Supplied data:
• • •
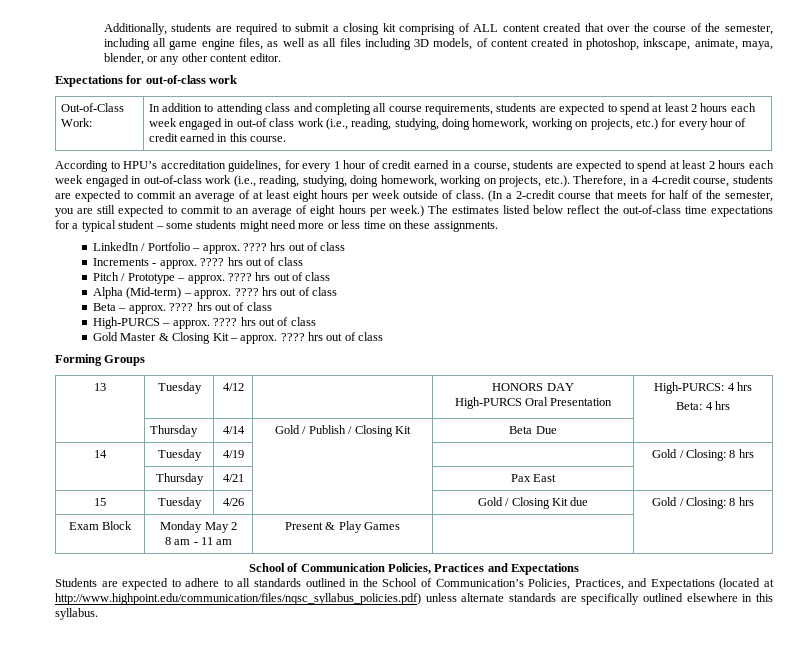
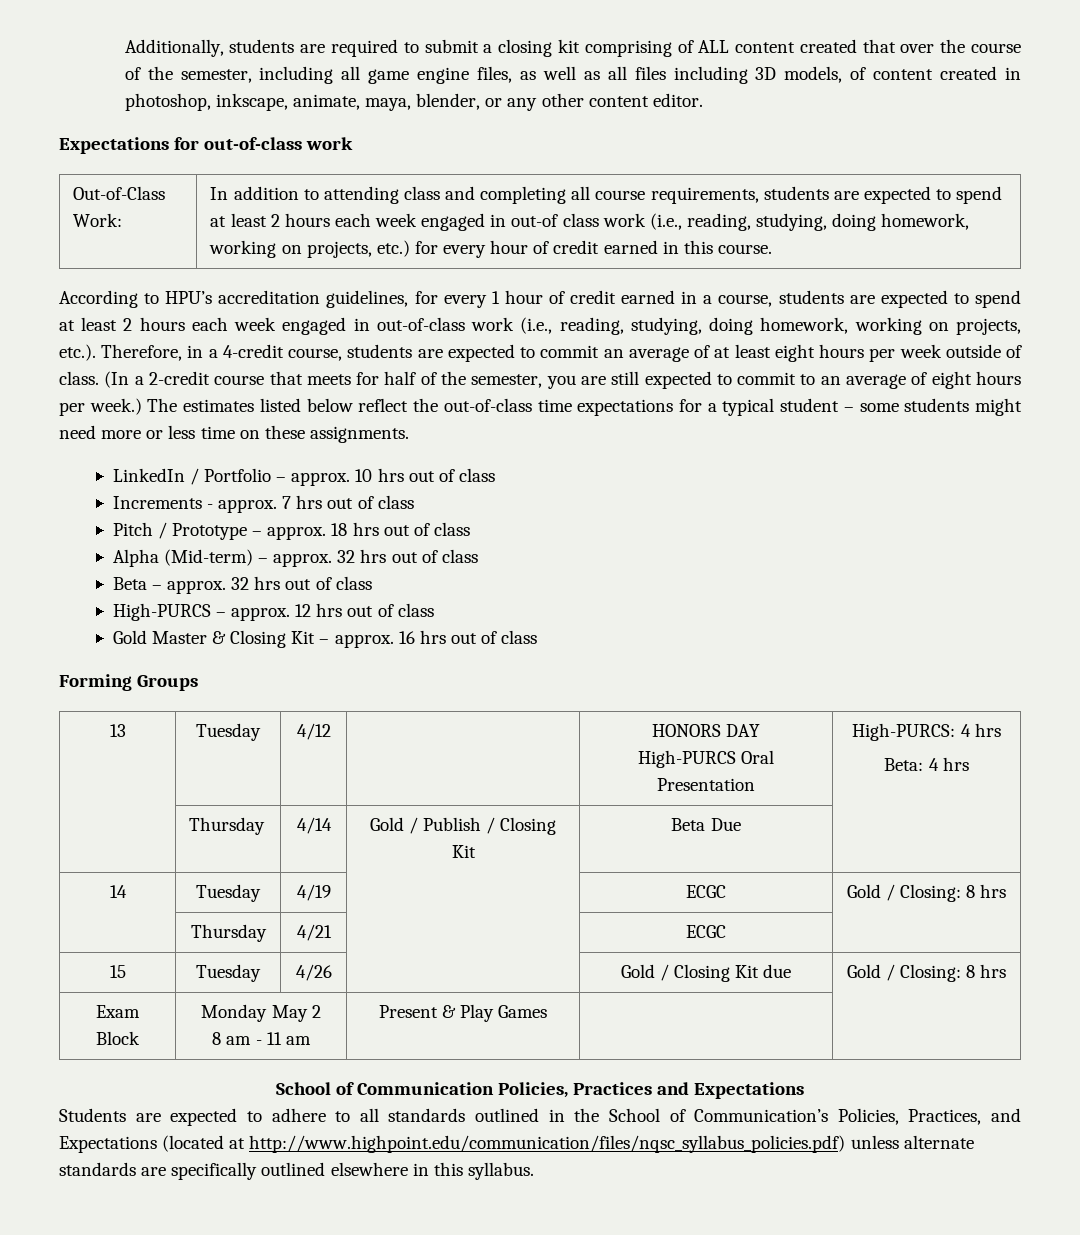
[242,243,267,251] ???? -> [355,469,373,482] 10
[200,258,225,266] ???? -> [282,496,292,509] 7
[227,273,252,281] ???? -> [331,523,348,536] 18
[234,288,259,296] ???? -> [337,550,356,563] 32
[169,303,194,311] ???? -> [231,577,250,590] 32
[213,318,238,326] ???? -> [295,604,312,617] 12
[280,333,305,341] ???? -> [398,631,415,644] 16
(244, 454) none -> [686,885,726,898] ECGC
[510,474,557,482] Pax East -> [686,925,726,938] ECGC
• • •
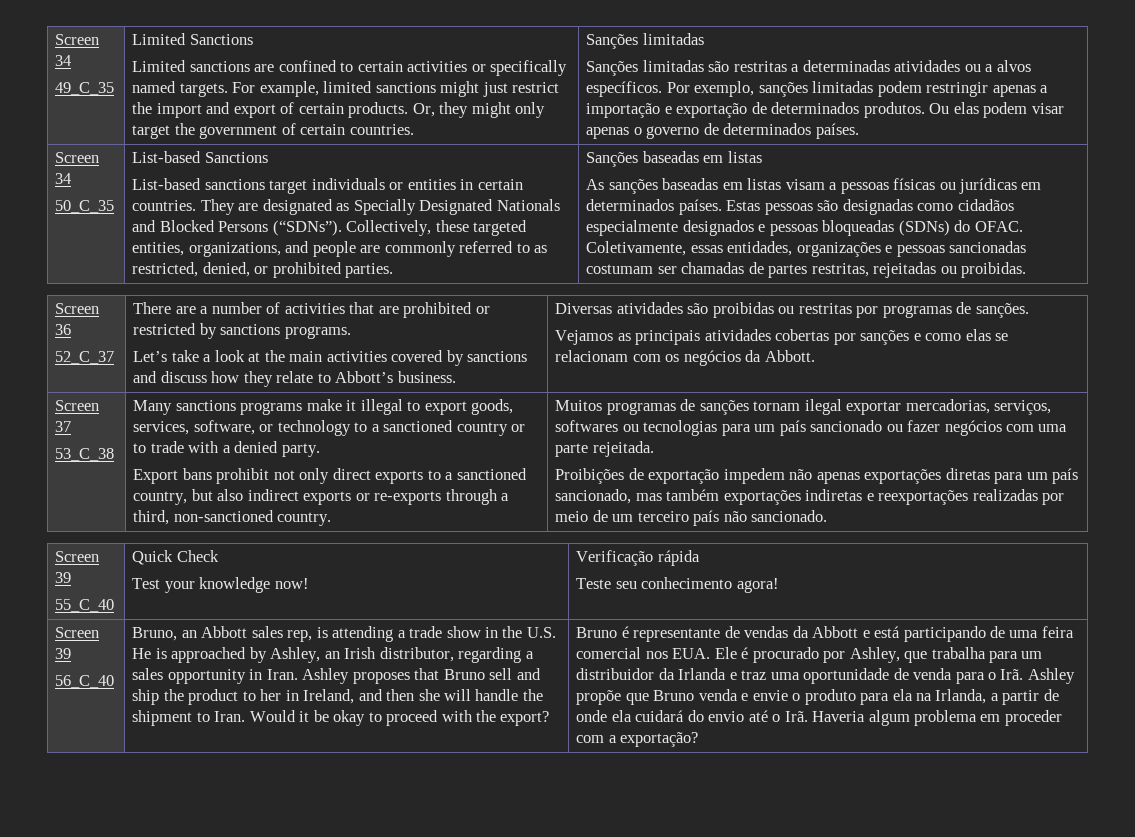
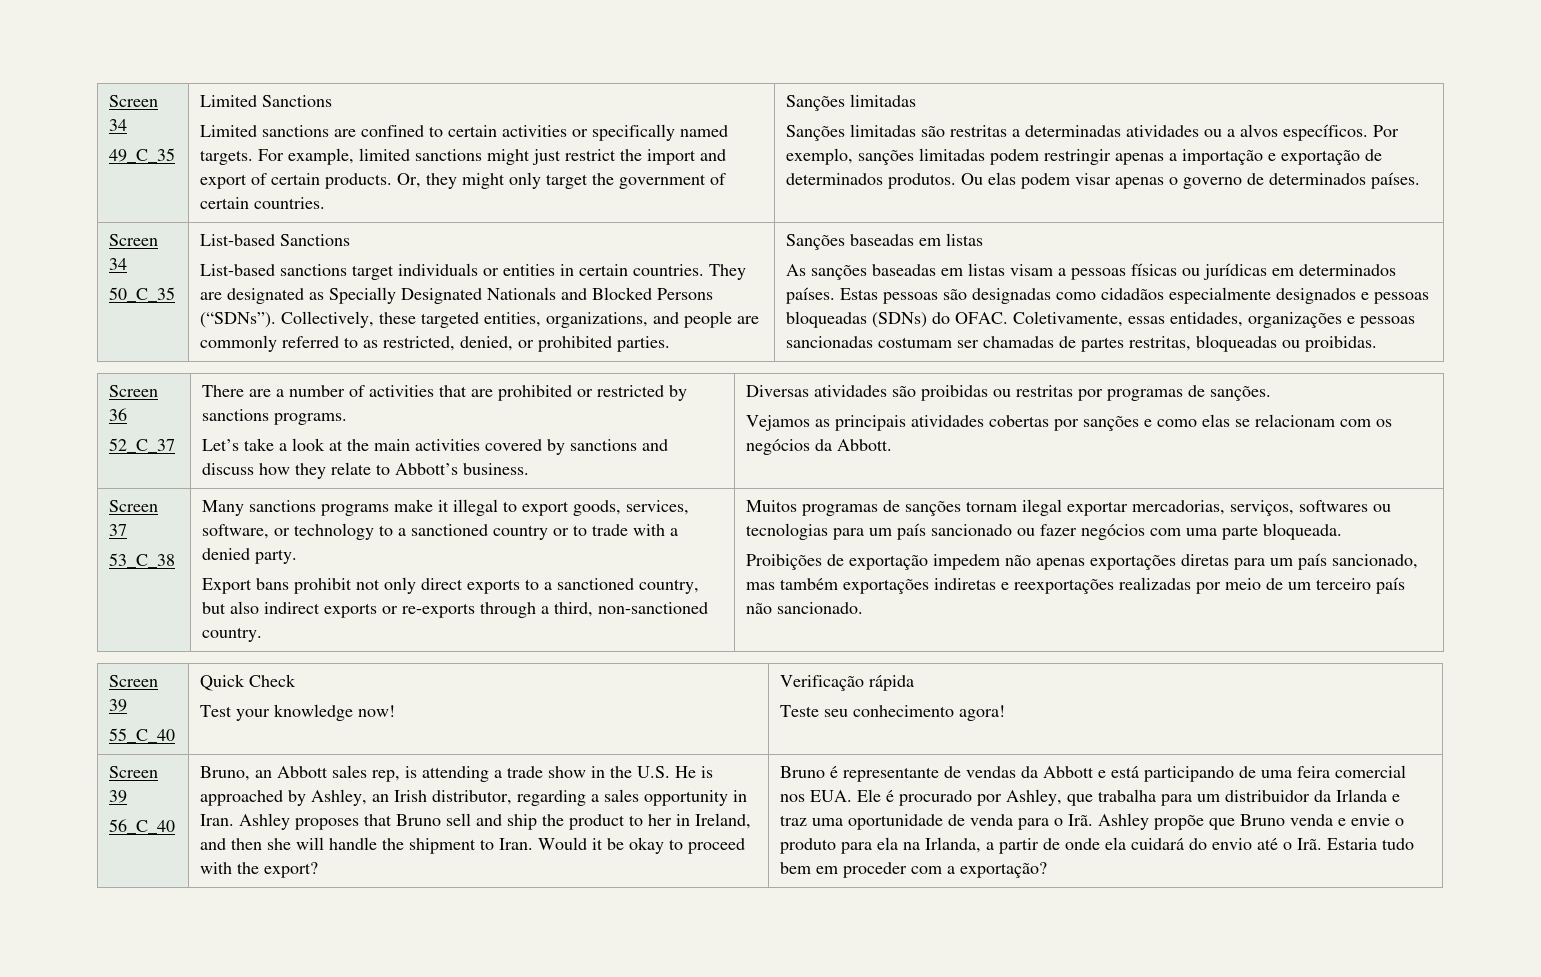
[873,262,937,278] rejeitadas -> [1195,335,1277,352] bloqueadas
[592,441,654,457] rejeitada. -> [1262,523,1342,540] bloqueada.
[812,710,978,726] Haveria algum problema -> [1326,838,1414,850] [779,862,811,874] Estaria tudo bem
• • •
Copy out all lines above holding "ECGC".

(244, 454) none -> [686,885,726,898] ECGC
[510,474,557,482] Pax East -> [686,925,726,938] ECGC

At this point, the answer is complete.